By Rachel Sachs
Today, President Trump signed an executive order (EO) whose purpose is ostensibly to reduce the regulatory burden imposed by the government on many different types of industries. The EO envisions achieving this goal through an incredibly sophisticated strategy: “for every one new regulation issued, at least two prior regulations be identified for elimination.” Not how burdensome any particular regulation is, or how old it is, or how broad it is – just how many regulations there are.
The next question, of course, is what the EO means by “regulation.” It clearly includes traditional APA notice-and-comment rulemaking (the EO specifically calls out situations when an agency “publicly proposes for notice and comment” a regulation).

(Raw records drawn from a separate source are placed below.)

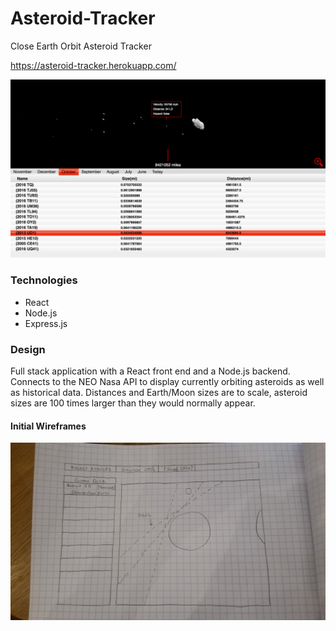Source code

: # Asteroid-Tracker
Close Earth Orbit Asteroid Tracker

https://asteroid-tracker.herokuapp.com/

![alt text](https://github.com/mattBedell/Asteroid-Tracker/blob/master/assets/app%20screenshot.png?raw=true "App")

### Technologies
* React
* Node.js
* Express.js

### Design
Full stack application with a React front end and a Node.js backend.  Connects to the NEO Nasa API to display currently orbiting asteroids as well as historical data.
Distances and Earth/Moon sizes are to scale, asteroid sizes are 100 times larger than they would normally appear.


#### Initial Wireframes
![alt text](https://github.com/mattBedell/Asteroid-Tracker/blob/master/assets/wireframe.jpg?raw=true
 "Wireframe")
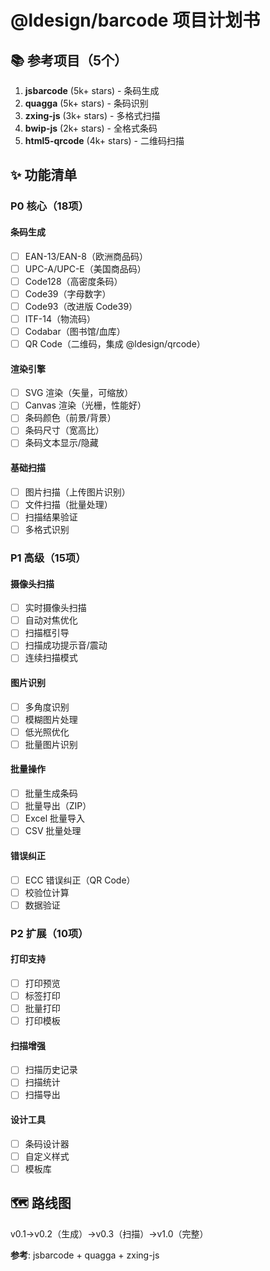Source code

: # @ldesign/barcode 项目计划书

## 📚 参考项目（5个）
1. **jsbarcode** (5k+ stars) - 条码生成
2. **quagga** (5k+ stars) - 条码识别
3. **zxing-js** (3k+ stars) - 多格式扫描
4. **bwip-js** (2k+ stars) - 全格式条码
5. **html5-qrcode** (4k+ stars) - 二维码扫描

## ✨ 功能清单

### P0 核心（18项）

#### 条码生成
- [ ] EAN-13/EAN-8（欧洲商品码）
- [ ] UPC-A/UPC-E（美国商品码）
- [ ] Code128（高密度条码）
- [ ] Code39（字母数字）
- [ ] Code93（改进版 Code39）
- [ ] ITF-14（物流码）
- [ ] Codabar（图书馆/血库）
- [ ] QR Code（二维码，集成 @ldesign/qrcode）

#### 渲染引擎
- [ ] SVG 渲染（矢量，可缩放）
- [ ] Canvas 渲染（光栅，性能好）
- [ ] 条码颜色（前景/背景）
- [ ] 条码尺寸（宽高比）
- [ ] 条码文本显示/隐藏

#### 基础扫描
- [ ] 图片扫描（上传图片识别）
- [ ] 文件扫描（批量处理）
- [ ] 扫描结果验证
- [ ] 多格式识别

### P1 高级（15项）

#### 摄像头扫描
- [ ] 实时摄像头扫描
- [ ] 自动对焦优化
- [ ] 扫描框引导
- [ ] 扫描成功提示音/震动
- [ ] 连续扫描模式

#### 图片识别
- [ ] 多角度识别
- [ ] 模糊图片处理
- [ ] 低光照优化
- [ ] 批量图片识别

#### 批量操作
- [ ] 批量生成条码
- [ ] 批量导出（ZIP）
- [ ] Excel 批量导入
- [ ] CSV 批量处理

#### 错误纠正
- [ ] ECC 错误纠正（QR Code）
- [ ] 校验位计算
- [ ] 数据验证

### P2 扩展（10项）

#### 打印支持
- [ ] 打印预览
- [ ] 标签打印
- [ ] 批量打印
- [ ] 打印模板

#### 扫描增强
- [ ] 扫描历史记录
- [ ] 扫描统计
- [ ] 扫描导出

#### 设计工具
- [ ] 条码设计器
- [ ] 自定义样式
- [ ] 模板库

## 🗺️ 路线图
v0.1→v0.2（生成）→v0.3（扫描）→v1.0（完整）

**参考**: jsbarcode + quagga + zxing-js



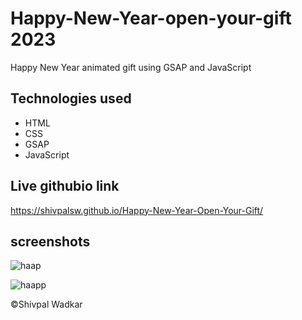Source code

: # Happy-New-Year-open-your-gift 2023

Happy New Year animated gift using GSAP and JavaScript

## Technologies used

* HTML
* CSS
* GSAP
* JavaScript

## Live githubio link

https://shivpalsw.github.io/Happy-New-Year-Open-Your-Gift/


## screenshots

![haap](https://user-images.githubusercontent.com/71552773/208091573-3cd54fb7-ad0e-4db8-bb54-cd9c4f3bf1d4.PNG)


![haapp](https://user-images.githubusercontent.com/71552773/208091567-6e8f2d66-747f-48f1-a485-3ee7c46684ea.PNG)

©Shivpal Wadkar
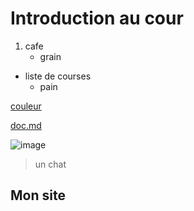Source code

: # Introduction au cour
1. cafe
      * grain

* liste de courses
     * pain
     
[couleur](https://fr.wikipedia.org/wiki/Liste_de_noms_de_couleur)   

[doc.md](doc.md)

![image](https://www.vulgaris-medical.com/sites/default/files/styles/big-lightbox/public/field/image/actualites/2019/03/04//le-chat-source-de-bienfaits-pour-votre-sante.jpg?itok=AqRz_Pfo)
>un chat

## Mon site
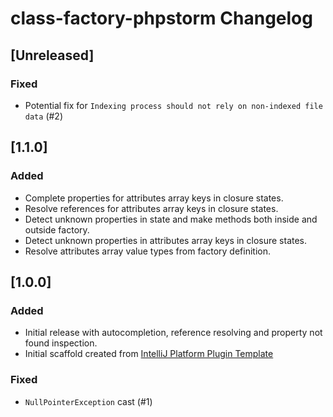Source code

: <!-- Keep a Changelog guide -> https://keepachangelog.com -->

# class-factory-phpstorm Changelog

## [Unreleased]
### Fixed
- Potential fix for `Indexing process should not rely on non-indexed file data` (#2)

## [1.1.0]
### Added
- Complete properties for attributes array keys in closure states.
- Resolve references for attributes array keys in closure states.
- Detect unknown properties in state and make methods both inside and outside factory.
- Detect unknown properties in attributes array keys in closure states.
- Resolve attributes array value types from factory definition.

## [1.0.0]
### Added
- Initial release with autocompletion, reference resolving and property not found inspection.
- Initial scaffold created from [IntelliJ Platform Plugin Template](https://github.com/JetBrains/intellij-platform-plugin-template)

### Fixed
- `NullPointerException` cast (#1)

More generally, the EO does provide a definition: “For purposes of this order the term “regulation” or “rule” means an agency statement of general or particular applicability and future effect designed to implement, interpret, or prescribe law or policy or to describe the procedure or practice requirements of an agency.”
This sounds to me as if it includes guidance documents, which are used extensively by many agencies to set and implement policy. To be sure, it is not always clear what counts as a guidance document, and it is not always clear whether agencies are attempting to use guidance to circumvent the notice-and-comment rulemaking process. But by many common definitions of guidance documents (including those put forth in executive orders by the Bush Administration, for instance), the term “regulation” as defined in this EO would seem to include guidance documents. As with other EOs issued in the past week, this one could have benefited from more clarity, but I think the better reading of the EO is that it does cover guidance.
There are many reasons why this strategy in general is a bad one, but I’ll focus on just one: the need to develop policy as a result of particular statutes. Take the 21st Century Cures Act. Whatever your view of its merits, it passed with overwhelming bipartisan support in the last weeks of President Obama’s administration. It also imposes enormous new obligations on HHS and the FDA to make all kinds of policy judgments going forward. It rarely requires the creation of a traditional notice-and-comment rulemaking (see sections 4002 and 4003 for examples), but often speaks in terms of “establish[ing] a program” or “establish[ing] a draft framework,” much of which could be done through guidance.